## Required work
Locate the lines of the listing below that hold "複数選択可", then copy each of them.

## Source information
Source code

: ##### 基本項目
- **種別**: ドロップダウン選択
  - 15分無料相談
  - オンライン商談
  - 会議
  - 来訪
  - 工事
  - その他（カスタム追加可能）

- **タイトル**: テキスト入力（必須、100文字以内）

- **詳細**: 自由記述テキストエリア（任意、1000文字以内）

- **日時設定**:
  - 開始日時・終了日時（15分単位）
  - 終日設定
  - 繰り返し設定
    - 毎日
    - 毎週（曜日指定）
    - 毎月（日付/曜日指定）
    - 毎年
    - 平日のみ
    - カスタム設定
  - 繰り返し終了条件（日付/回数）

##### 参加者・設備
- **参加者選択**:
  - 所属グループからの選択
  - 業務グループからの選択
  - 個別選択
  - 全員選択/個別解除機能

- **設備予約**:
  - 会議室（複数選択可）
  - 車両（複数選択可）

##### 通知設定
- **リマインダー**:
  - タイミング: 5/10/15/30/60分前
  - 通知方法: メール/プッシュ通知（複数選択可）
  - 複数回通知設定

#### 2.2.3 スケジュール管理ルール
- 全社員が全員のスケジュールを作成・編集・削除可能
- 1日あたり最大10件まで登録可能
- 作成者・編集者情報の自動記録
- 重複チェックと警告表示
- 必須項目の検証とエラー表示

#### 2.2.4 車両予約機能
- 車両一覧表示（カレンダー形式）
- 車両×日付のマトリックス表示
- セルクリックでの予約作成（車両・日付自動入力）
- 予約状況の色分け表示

## Answer space
  - 会議室（複数選択可）
  - 車両（複数選択可）
  - 通知方法: メール/プッシュ通知（複数選択可）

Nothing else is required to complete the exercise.